Selasa, 30 September 2025 – 17:50 WIB
Serang, VIVA – Kepala Desa Kohod di Kecamatan Pakuhaji, Kabupaten Tangerang, Arsin, bersama tiga perangkat desa lainnya didakwa menyalahgunakan wewenangnya. Mereka menerbitkan dokumen kepemilikan untuk tanah pesisir yang sebenarnya adalah lautan, lalu menjualnya ke pihak swasta.
Jaksa Penuntut Umum dari Kejati Banten, Faiq Nur Fiqri Sofa, menjelaskan bahwa dari pertengahan 2022 sampai Januari 2025, para terdakwa mengubah status ratusan hektare lahan perairan agar terlihat seperti daratan milik warga.
“Arsin selaku Kepala Desa Kohod menawarkan tanah pinggir laut yang cuma ditandai patok bambu kepada saksi Denny Prasetya Wangsya dari PT Cakra Karya Semesta,” kata Faiq dalam persidangan di Pengadilan Negeri Serang, Selasa.
Tawaran itu awalnya ditolak karena tanahnya tidak bersertifikat.

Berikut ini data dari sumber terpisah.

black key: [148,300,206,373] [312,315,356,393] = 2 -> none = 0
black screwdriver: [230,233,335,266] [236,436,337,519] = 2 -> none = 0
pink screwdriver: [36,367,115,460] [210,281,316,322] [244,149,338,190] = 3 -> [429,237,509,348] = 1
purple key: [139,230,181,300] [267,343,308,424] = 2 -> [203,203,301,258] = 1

Namun, mereka kemudian melibatkan seorang pengusaha bernama Hasbi Nurhamdi, yang berjanji memberikan imbalan hingga Rp500 juta jika syarat-syarat untuk membuat Sertifikat Hak Milik (SHM) bisa dipenuhi.
“Syaratnya berupa Surat Keterangan Tanah Garapan atas nama masyarakat, NOP, dan SPPT-PBB, supaya kelihatannya tanah itu adalah daratan,” ujar Faiq.
Untuk memenuhi persyaratan itu, para terdakwa mengumpulkan KTP dan Kartu Keluarga warga setempat untuk dijadikan pemohon palsu. Sebanyak 203 Surat Keterangan Tanah Garapan (SKTG) diterbitkan pada 20 Juni 2022, dengan total luas sekitar 300 hektare.
“Masyarakat yang namanya dipakai akan dapat bagi hasil 40 persen, sementara para terdakwa dan Hasbi Nurhamdi mendapatkan 60 persen,” jelasnya.
Dokumen-dokumen itu dicetak memakai komputer dan printer milik Sekretaris Desa, Ujang Karta, lalu diberikan kepada Hasbi untuk mengurus Nomor Objek Pajak (NOP) dan SPPT PBB. Berdasarkan surat pengantar yang ditandatangani Arsin, Badan Pendapatan Daerah (Bapenda) Kabupaten Tangerang menerbitkan 203 SPPT-PBB.
“Penerbitan ini dilakukan seolah-olah tanah laut itu sudah dibayar pajaknya,” kata Faiq.
Selanjutnya, terdakwa Septian Prasetyo dan Chandra Eka Agung Wahyudi mengurus dokumen tambahan seperti PM 1, surat pernyataan kepemilikan, dan surat keterangan tanah untuk mempercepat penerbitan SHM. Untuk proses ini, Hasbi memberikan uang sebesar Rp250 juta kepada mereka berdua secara bertahap.
Menurut jaksa, upaya mengubah status lahan ini terus berlanjut sampai terjadi transaksi. Pada periode Juli sampai September 2024, Septian yang mewakili warga Kohod menandatangani perjanjian jual beli dengan PT Cakra Karya Semesta.
“Lalu pada bulan Januari 2025, saksi Denny menyerahkan Rp16,5 miliar kepada terdakwa Arsin sebagai pembayaran,” tutur Faiq.
Lahan tersebut kemudian dialihkan lagi ke PT Intan Agung Makmur dengan harga Rp39,6 miliar. Dari hasil penjualan pertama, sekitar Rp4 miliar dibagikan ke warga, sementara Rp12,5 miliar dikuasai oleh Hasbi dan dibagikan kepada para terdakwa.
“Arsin menerima sekitar Rp500 juta, Ujang Karta dapat Rp85 juta, dan Septian serta Chandra masing-masing mendapat Rp250 juta,” ungkap jaksa.
Para terdakwa didakwa melanggar Pasal 12 huruf b jo Pasal 18 ayat (1) huruf b UU Pemberantasan Tindak Pidana Korupsi, yang telah diubah oleh UU Nomor 20 Tahun 2001, jo Pasal 55 ayat (1) ke-1 Kitab Undang-Undang Hukum Pidana.